[[ RECORDS open ]]

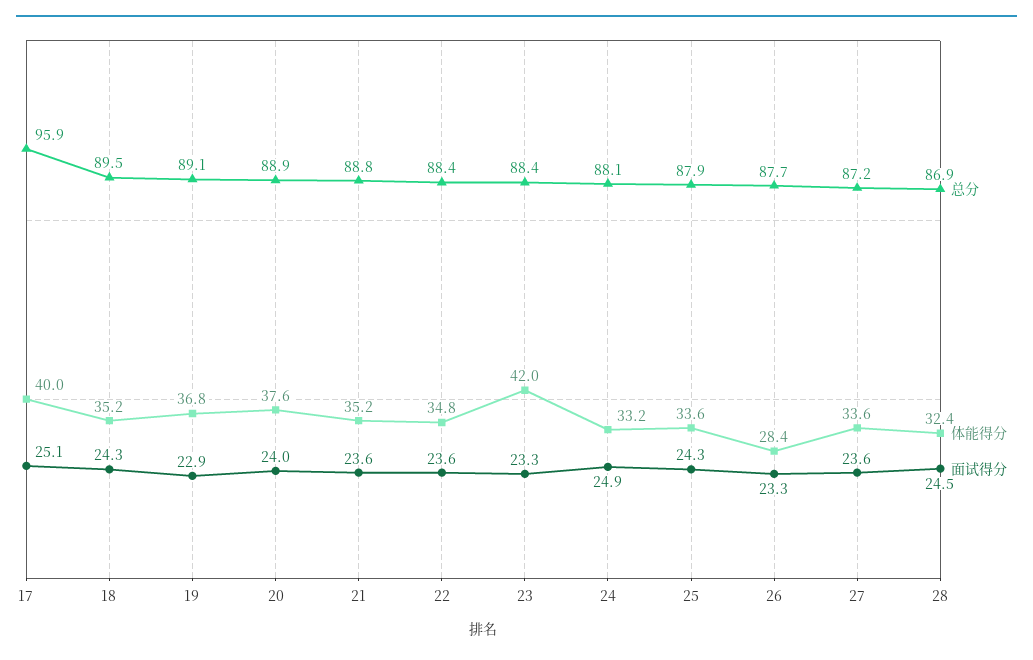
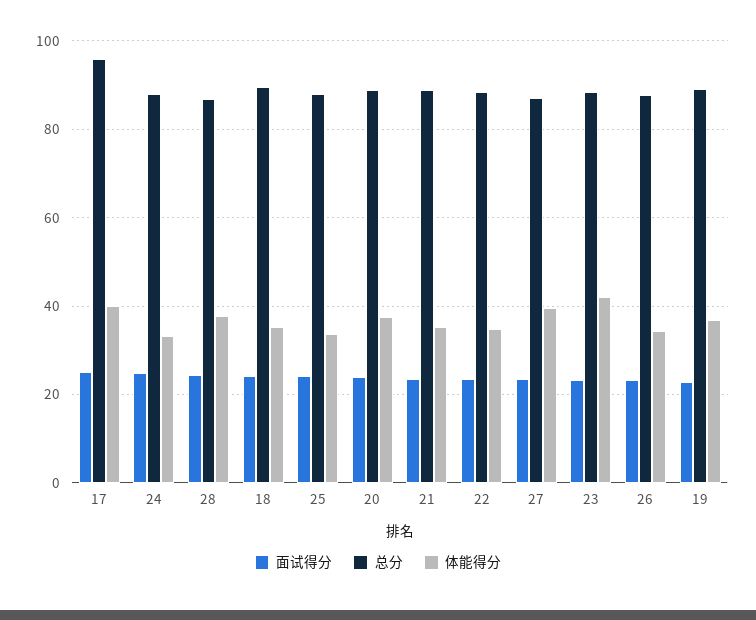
  {
    "总分": {
      "17": 95.9,
      "18": 89.5,
      "19": 89.1,
      "20": 88.9,
      "21": 88.8,
      "22": 88.4,
      "23": 88.4,
      "24": 88.1,
      "25": 87.9,
      "26": 87.7,
      "27": 87.2,
      "28": 86.9
    },
    "体能得分": {
      "17": 40,
      "18": 35.2,
      "19": 36.8,
      "20": 37.6,
      "21": 35.2,
      "22": 34.8,
      "23": 42,
      "24": 33.2,
      "25": 33.6,
-     "26": 28.4,
+     "26": 34,
-     "27": 33.6,
+     "27": 40,
-     "28": 32.4
+     "28": 38
    },
    "面试得分": {
      "17": 25.1,
      "18": 24.3,
      "19": 22.9,
      "20": 24,
      "21": 23.6,
      "22": 23.6,
      "23": 23.3,
      "24": 24.9,
      "25": 24.3,
      "26": 23.3,
      "27": 23.6,
      "28": 24.5
    }
  }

[[ RECORDS closed ]]

TRY IT. Without the pictures, return the whole of the data exactly as given.

COMPLETED TASK.
  {
    "总分": {
      "17": 95.9,
      "18": 89.5,
      "19": 89.1,
      "20": 88.9,
      "21": 88.8,
      "22": 88.4,
      "23": 88.4,
      "24": 88.1,
      "25": 87.9,
      "26": 87.7,
      "27": 87.2,
      "28": 86.9
    },
    "体能得分": {
      "17": 40,
      "18": 35.2,
      "19": 36.8,
      "20": 37.6,
      "21": 35.2,
      "22": 34.8,
      "23": 42,
      "24": 33.2,
      "25": 33.6,
-     "26": 28.4,
+     "26": 34,
-     "27": 33.6,
+     "27": 40,
-     "28": 32.4
+     "28": 38
    },
    "面试得分": {
      "17": 25.1,
      "18": 24.3,
      "19": 22.9,
      "20": 24,
      "21": 23.6,
      "22": 23.6,
      "23": 23.3,
      "24": 24.9,
      "25": 24.3,
      "26": 23.3,
      "27": 23.6,
      "28": 24.5
    }
  }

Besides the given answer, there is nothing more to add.